5. Models with Topic Modeling — LSA
In this section we will perform topic modelling with two main purposes. To perform a dimensionality reduction, in order to deal with models such as the SVC that we did not run before due to their computational cost. On the other hand, we also wanted to see how the classifiers models performed on a sparse matrix of type LSA.



In this case the model with the best f1-score is the LinearSVC, although the SVC offers very good results.
6. Models with Doc2Bow
Now we are going to use feature extraction with dense vectors. In sparse models the numeric vector is not related to the meaning of the words. Dense models like Doc2Bow, encode each word/sentence as a numeric vector with semantic information.



- We notice that with doc2bow dense vectors our models improve substantially.
- The SVC is quite a good model, one of the best. It performs a good prediction of the leisure class, while maintaining good accuracy in the other classes.
7. Keras
In this new model, convolutional networks will be used to try to find an optimal solution to the problem.
Specifically, regardless of the computational cost, the best option is to perform a convolution to obtain the model. However, due to the high computational cost required to perform a convolution, the procedure to be carried out is the definition of a multilayer perceptron focused on solving the classification problem.
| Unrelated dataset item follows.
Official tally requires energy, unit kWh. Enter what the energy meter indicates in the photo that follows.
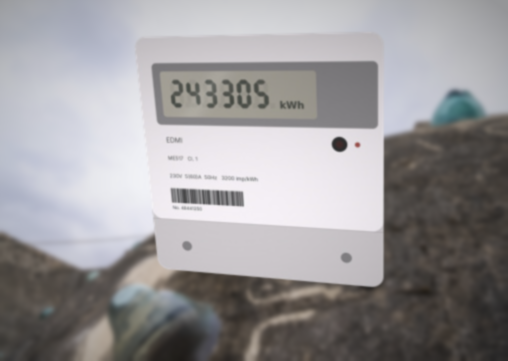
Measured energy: 243305 kWh
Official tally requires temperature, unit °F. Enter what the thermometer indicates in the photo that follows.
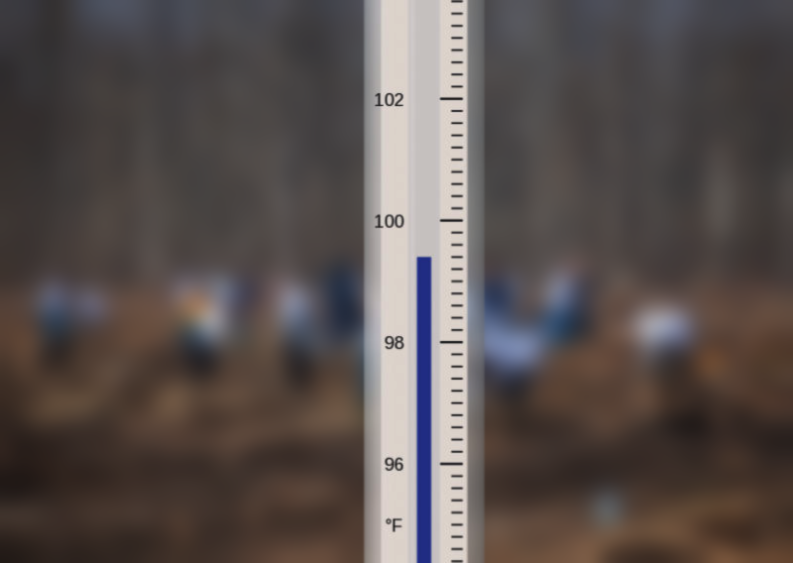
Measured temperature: 99.4 °F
The results obtained using a multi-layer perceptron are not good, a good f1_score is not achieved, but a good solution to the problem of classifying the Leisure (ocio) category is obtained.
8. Final steps
We select what we consider to be the best models and and try to improve them with the use of the model parameters. Then we see how they perform in test set.
We have done this in order to test the model with totally unknown data; and so the model tests with totally new data. It is true that, in this case, this step is somewhat irrelevant, but it can help to give us an estimate of how these models would perform with new news.
- Logistic Regression with TFIDF — Balanced classes

- Linear SVC — LSA

- SVC — Doc2Bow

9. Conclusions
In conclusion, we would like to highlight several important points that we have found throughout this project:
- Firstly, the models have quite a lot of difficulties with the prediction of the Leisure (ocio) class, as can be seen throughout the paper. This class is often confused with the other classes, due to the fact that it is the class for which we have the fewest samples. It should also be said that leisure, with culture and actuality, it makes sense that they can be confused. Add that the news in our dataset do not contain a large amount of text. None of them manage to have a good prediction in this class without reducing f1 score in the other classes.
- It is worth noting the improvement in class balancing. We have noticed how the classifiers have improved their prediction with the sparse vectors when the classes have been balanced. Class balancing, which we also do with the previous model with the sklearn option in the model. This improvement is understandable, since, as we have already mentioned, actuality presented a fairly overwhelming majority with respect to the other classes.
- We can see that the SGDClassifier works well, but we will always reject it as it is not a stable model. It presents large variations and that is why we are not very interested in it.
- We highlight the models that have worked best: Logistic Regression, SVC and LinearSVC. We can see that Keras and, above all, classification trees do not work with this problem and obtain rather poor results.
- The application of dense vectors with Doc2bow to the models shows an improvement in the prediction of the Leisure (Ocio) class with respect to the other ways of vectorising the information.
Finally, we chose the Logistic Regression model with the TF-IDF matrix because it has the best f1 score among those we considered the best models. However, the others also perform quite well as they have a higher accuracy in the leisure class. As they all perform well, we chose the best f1 score.